Most developed countries permit the trading of derivatives such as futures and options on futures on their exchanges. All these developed countries already have fully convertible capital accounts. Some governments of emerging markets do not allow foreign exchange derivative products on their exchanges because they have capital controls. The use of derivatives is growing in many emerging economies like South Korea, South Africa, and India have established currency futures exchanges, despite having some capital controls.
The foreign exchange market is divided into levels of access. At the top is the interbank foreign exchange market, which is made up of the largest commercial banks and securities dealers. If a trader can guarantee large numbers of transactions for large amounts, they can demand a smaller difference between the bid and the ask price, which is referred to as a better spread. The levels of access that make up the foreign exchange market are determined by the size of the ‘line’ i.e., the amount of money with which they are trading. The top-tier interbank market accounts for 51% of all transactions. Galati and Melvin, stated “pension funds, insurance companies, mutual funds, and other institutional investors have played an increasingly important role in financial markets in general, and in FX markets in particular, since the early 2000s”. In addition, it is said, “hedge funds have grown markedly over the 2001–2004 period in terms of both number and overall size”. Central banks also participate in the foreign exchange market to align currencies to their economic needs.
An important part of the foreign exchange market comes from the financial activities of companies seeking foreign exchange to pay for goods or services. Commercial companies often trade fairly small amounts compared to those of banks or speculators, and their trades often have a little short-term impact on market rates. Nevertheless, trade flows are an important factor in the long-term direction of a currency's exchange rate. Some MNCs can have a volatile impact when very large positions are covered due to exposures that are not widely known by other market participants.
National central banks play an important role in the foreign exchange markets. They try to control the money supply, inflation, and interest rates and often have official or unofficial target rates for their currencies. They can use their often-substantial foreign exchange reserves to stabilize the market. Nevertheless, the effectiveness of central bank ‘stabilizing speculation’ is doubtful because central banks do not go bankrupt if they make large losses as other traders would. There is also no convincing evidence that they actually make a profit from trading.
The mere expectation or rumor of a central bank foreign exchange intervention might be enough to stabilize the currency. Aggressive intervention might be used several times each year in countries with a dirty float currency regime. Central banks do not always achieve their objectives. The combined resources of the market can easily overwhelm any central bank. Several scenarios of this nature were seen in the 1992–93 European Exchange Rate Mechanism collapse and in more recent times in Asia.

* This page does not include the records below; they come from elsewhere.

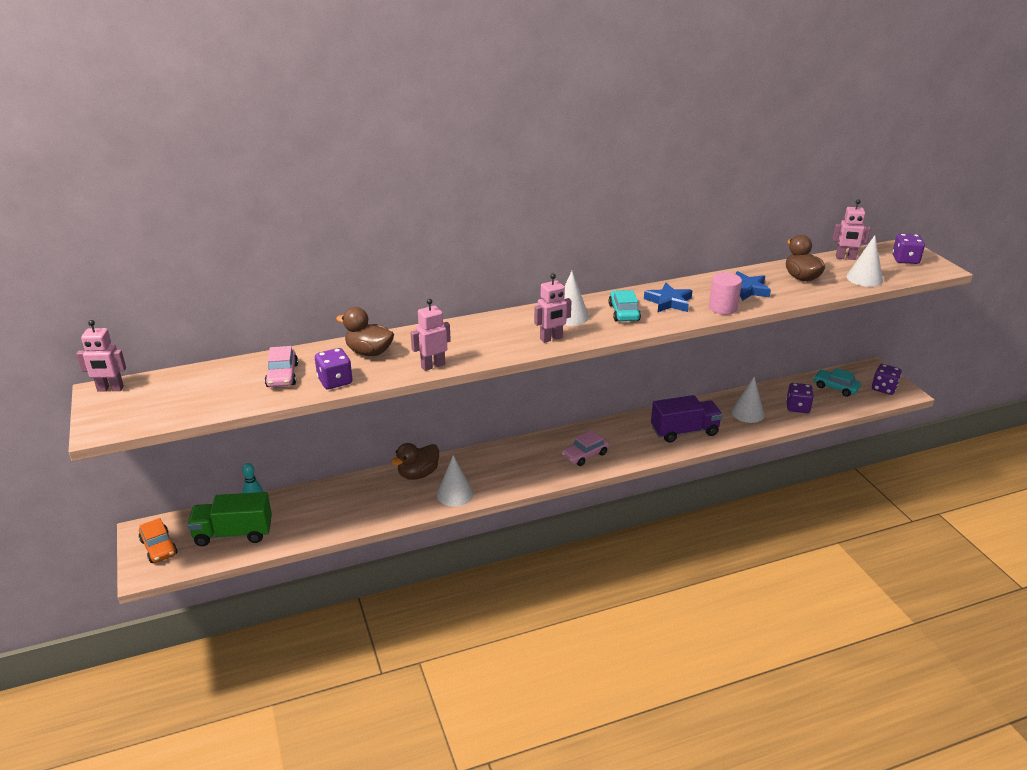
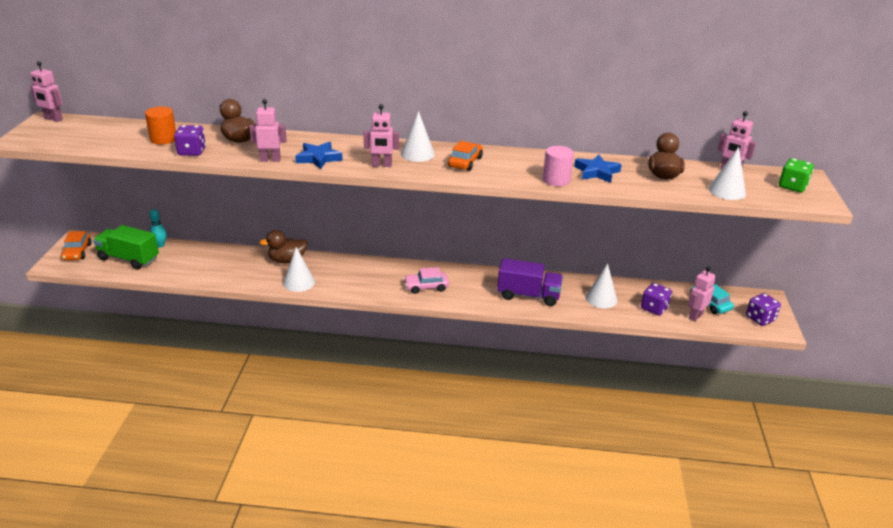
camera: 25 degrees right, 0 degrees up
pink car [265,346,298,387] -> orange cylinder [145,107,176,144]
turquoise car [608,290,641,321] -> orange car [448,141,483,171]
blue star [644,283,692,313] -> blue star moved to [295,142,343,169]
purple dice [892,234,925,264] -> green dice [779,158,814,193]
none -> pink robot [688,267,716,322]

There are two main types of retail FX brokers offering the opportunity for speculative currency trading — brokers and dealers or market makers. Brokers serve as an agent of the customer in the broader FX market, by seeking the best price in the market for a retail order and dealing on behalf of the retail customer. They charge a commission or ‘mark-up’ in addition to the price obtained in the market. Dealers or market makers, by contrast, typically act as principals in the transaction versus the retail customer, and quote a price they are willing to deal at. Non-bank foreign exchange companies offer currency exchange and international payments to private individuals and companies.